(Exercise description) Report each line of the records below that contains the string "chart". Case counts, so match capital and lowercase letters exactly.

BEGIN Input

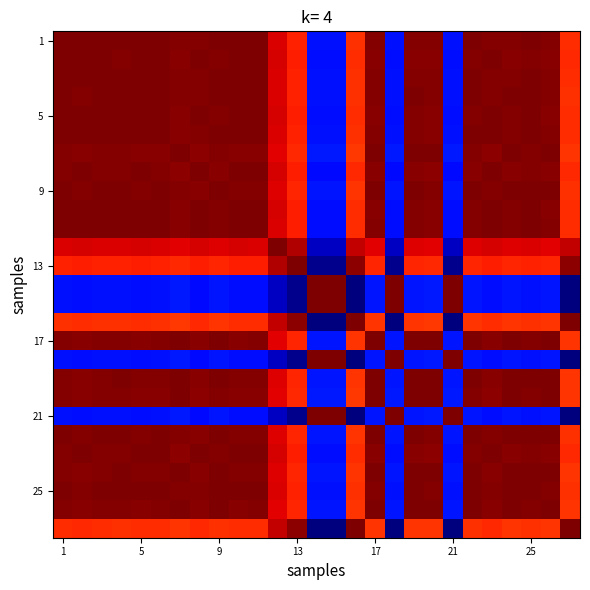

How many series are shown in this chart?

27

END Input
BEGIN Input

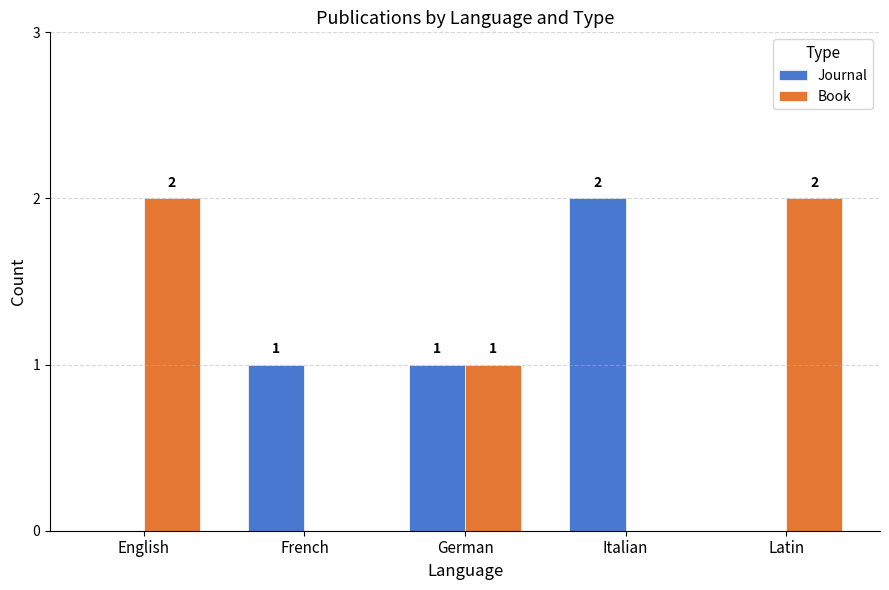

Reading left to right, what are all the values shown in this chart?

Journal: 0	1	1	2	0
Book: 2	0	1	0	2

END Input

(Solution for this problem)
How many series are shown in this chart?
Reading left to right, what are all the values shown in this chart?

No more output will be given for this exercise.